* The task
Below are the entries. Transcribe exactly the lines from the one with "0.550000,0.750000,0.550000,-0.750000,0.550000,-0.750000,$1*%" through the one with "X101550000Y-148635000D03*", ends included, and leave out all others.

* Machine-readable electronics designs
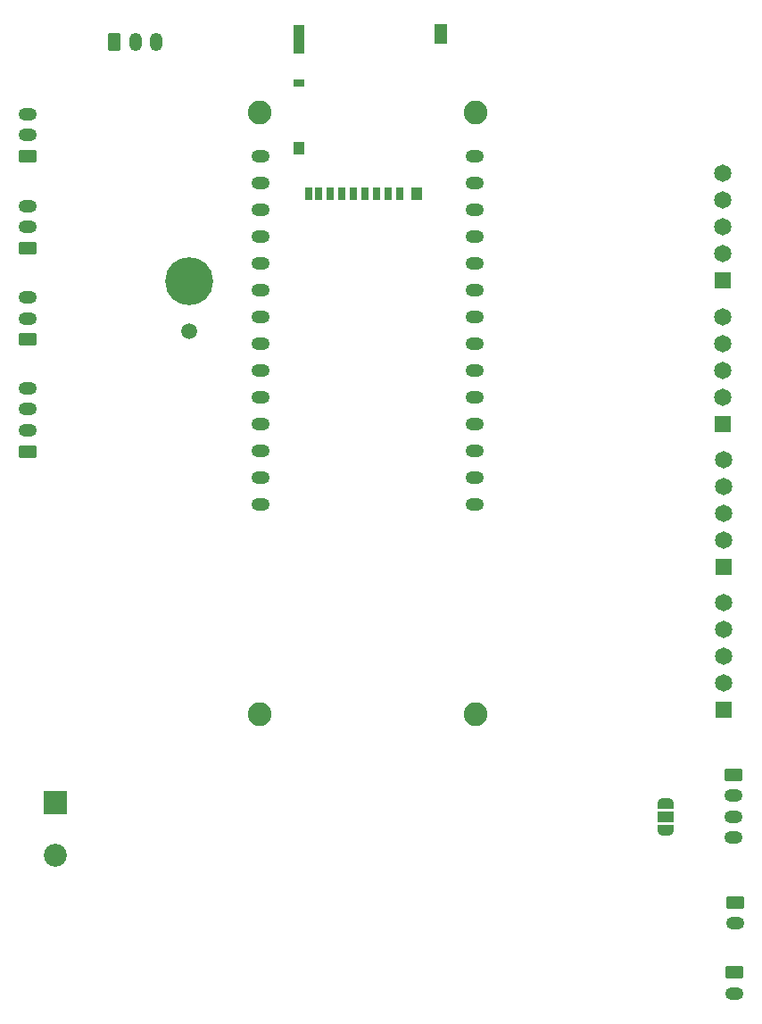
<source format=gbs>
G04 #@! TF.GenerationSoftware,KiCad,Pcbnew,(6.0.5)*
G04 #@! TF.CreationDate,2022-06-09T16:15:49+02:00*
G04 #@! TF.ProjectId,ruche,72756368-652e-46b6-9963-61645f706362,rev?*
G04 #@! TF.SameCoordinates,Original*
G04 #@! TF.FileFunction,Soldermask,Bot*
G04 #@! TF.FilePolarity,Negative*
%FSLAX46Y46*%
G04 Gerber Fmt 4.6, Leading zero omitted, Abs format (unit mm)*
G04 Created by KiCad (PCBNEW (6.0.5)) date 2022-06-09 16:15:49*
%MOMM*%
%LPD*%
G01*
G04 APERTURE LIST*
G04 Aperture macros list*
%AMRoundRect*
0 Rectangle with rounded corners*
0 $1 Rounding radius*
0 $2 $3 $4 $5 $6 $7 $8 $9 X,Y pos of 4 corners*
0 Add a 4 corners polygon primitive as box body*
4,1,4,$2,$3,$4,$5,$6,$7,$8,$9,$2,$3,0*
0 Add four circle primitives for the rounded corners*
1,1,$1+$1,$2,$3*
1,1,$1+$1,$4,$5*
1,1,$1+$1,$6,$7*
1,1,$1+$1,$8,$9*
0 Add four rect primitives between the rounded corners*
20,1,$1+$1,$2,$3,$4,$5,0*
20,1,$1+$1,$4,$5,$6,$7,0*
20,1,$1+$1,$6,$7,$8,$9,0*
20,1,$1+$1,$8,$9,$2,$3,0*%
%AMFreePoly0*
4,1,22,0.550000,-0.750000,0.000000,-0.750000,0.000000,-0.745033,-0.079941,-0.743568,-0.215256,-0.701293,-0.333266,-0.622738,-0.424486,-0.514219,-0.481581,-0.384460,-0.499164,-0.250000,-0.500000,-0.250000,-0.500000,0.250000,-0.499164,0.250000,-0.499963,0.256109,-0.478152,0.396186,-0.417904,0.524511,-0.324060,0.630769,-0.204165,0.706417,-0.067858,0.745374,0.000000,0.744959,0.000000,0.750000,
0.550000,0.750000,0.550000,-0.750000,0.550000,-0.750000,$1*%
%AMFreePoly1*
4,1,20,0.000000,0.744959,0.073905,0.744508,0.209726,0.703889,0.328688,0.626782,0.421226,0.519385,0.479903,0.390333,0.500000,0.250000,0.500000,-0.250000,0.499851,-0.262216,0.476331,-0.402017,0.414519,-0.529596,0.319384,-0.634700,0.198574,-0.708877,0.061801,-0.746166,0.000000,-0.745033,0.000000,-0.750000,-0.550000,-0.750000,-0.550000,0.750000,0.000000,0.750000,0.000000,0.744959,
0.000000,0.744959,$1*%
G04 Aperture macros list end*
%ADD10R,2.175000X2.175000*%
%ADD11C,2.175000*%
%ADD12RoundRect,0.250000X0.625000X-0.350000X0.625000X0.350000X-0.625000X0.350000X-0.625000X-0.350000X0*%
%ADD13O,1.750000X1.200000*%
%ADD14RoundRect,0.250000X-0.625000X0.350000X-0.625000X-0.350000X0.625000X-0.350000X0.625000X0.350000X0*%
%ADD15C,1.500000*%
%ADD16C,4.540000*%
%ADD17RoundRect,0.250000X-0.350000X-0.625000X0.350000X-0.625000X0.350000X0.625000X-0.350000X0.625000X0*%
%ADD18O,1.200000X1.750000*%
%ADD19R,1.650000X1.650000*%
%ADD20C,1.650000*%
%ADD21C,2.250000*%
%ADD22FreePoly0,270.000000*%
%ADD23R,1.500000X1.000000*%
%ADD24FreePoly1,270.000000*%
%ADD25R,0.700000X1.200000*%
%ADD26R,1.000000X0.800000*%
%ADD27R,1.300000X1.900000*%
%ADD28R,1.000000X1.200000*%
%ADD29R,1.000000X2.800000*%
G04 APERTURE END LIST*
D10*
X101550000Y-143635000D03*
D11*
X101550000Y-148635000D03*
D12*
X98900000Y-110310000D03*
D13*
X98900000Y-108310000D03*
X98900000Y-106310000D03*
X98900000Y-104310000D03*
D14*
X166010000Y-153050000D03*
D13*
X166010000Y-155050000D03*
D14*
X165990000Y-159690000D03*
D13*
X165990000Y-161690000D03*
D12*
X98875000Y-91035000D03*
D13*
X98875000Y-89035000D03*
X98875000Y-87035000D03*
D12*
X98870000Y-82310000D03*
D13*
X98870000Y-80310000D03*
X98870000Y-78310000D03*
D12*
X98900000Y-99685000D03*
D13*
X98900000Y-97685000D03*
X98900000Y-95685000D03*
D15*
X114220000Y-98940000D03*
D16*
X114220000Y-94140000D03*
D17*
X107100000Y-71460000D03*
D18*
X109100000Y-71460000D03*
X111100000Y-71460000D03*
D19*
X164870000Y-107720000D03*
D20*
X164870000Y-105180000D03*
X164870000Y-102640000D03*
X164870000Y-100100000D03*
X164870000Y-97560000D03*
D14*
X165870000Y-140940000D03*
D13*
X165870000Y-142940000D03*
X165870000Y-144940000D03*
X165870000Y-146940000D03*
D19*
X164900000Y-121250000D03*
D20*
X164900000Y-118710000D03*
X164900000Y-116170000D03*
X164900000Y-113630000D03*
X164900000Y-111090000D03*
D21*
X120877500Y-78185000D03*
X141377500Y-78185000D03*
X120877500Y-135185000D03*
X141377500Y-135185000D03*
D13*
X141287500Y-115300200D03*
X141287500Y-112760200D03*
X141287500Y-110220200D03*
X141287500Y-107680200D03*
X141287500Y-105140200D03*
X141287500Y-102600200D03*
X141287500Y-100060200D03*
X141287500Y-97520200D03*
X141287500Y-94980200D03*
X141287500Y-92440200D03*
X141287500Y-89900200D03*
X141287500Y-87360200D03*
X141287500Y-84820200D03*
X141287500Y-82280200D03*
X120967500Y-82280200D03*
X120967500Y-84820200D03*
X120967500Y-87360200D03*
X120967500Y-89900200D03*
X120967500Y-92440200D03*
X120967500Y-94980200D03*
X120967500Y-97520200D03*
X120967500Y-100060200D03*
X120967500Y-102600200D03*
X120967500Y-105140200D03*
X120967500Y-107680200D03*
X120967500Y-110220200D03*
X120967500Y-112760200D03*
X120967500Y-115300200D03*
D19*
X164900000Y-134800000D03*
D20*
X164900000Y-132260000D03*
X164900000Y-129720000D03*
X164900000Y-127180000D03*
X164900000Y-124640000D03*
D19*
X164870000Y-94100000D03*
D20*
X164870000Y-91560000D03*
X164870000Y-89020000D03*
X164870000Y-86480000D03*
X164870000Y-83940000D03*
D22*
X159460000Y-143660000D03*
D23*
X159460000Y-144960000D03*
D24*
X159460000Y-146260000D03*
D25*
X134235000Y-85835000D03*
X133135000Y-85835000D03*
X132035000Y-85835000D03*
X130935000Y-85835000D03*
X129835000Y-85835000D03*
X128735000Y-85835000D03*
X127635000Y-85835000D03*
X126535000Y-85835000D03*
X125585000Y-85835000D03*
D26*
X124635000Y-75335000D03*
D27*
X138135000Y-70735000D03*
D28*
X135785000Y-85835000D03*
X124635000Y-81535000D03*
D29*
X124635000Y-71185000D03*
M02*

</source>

* Answer
0.550000,0.750000,0.550000,-0.750000,0.550000,-0.750000,$1*%
%AMFreePoly1*
4,1,20,0.000000,0.744959,0.073905,0.744508,0.209726,0.703889,0.328688,0.626782,0.421226,0.519385,0.479903,0.390333,0.500000,0.250000,0.500000,-0.250000,0.499851,-0.262216,0.476331,-0.402017,0.414519,-0.529596,0.319384,-0.634700,0.198574,-0.708877,0.061801,-0.746166,0.000000,-0.745033,0.000000,-0.750000,-0.550000,-0.750000,-0.550000,0.750000,0.000000,0.750000,0.000000,0.744959,
0.000000,0.744959,$1*%
G04 Aperture macros list end*
%ADD10R,2.175000X2.175000*%
%ADD11C,2.175000*%
%ADD12RoundRect,0.250000X0.625000X-0.350000X0.625000X0.350000X-0.625000X0.350000X-0.625000X-0.350000X0*%
%ADD13O,1.750000X1.200000*%
%ADD14RoundRect,0.250000X-0.625000X0.350000X-0.625000X-0.350000X0.625000X-0.350000X0.625000X0.350000X0*%
%ADD15C,1.500000*%
%ADD16C,4.540000*%
%ADD17RoundRect,0.250000X-0.350000X-0.625000X0.350000X-0.625000X0.350000X0.625000X-0.350000X0.625000X0*%
%ADD18O,1.200000X1.750000*%
%ADD19R,1.650000X1.650000*%
%ADD20C,1.650000*%
%ADD21C,2.250000*%
%ADD22FreePoly0,270.000000*%
%ADD23R,1.500000X1.000000*%
%ADD24FreePoly1,270.000000*%
%ADD25R,0.700000X1.200000*%
%ADD26R,1.000000X0.800000*%
%ADD27R,1.300000X1.900000*%
%ADD28R,1.000000X1.200000*%
%ADD29R,1.000000X2.800000*%
G04 APERTURE END LIST*
D10*
X101550000Y-143635000D03*
D11*
X101550000Y-148635000D03*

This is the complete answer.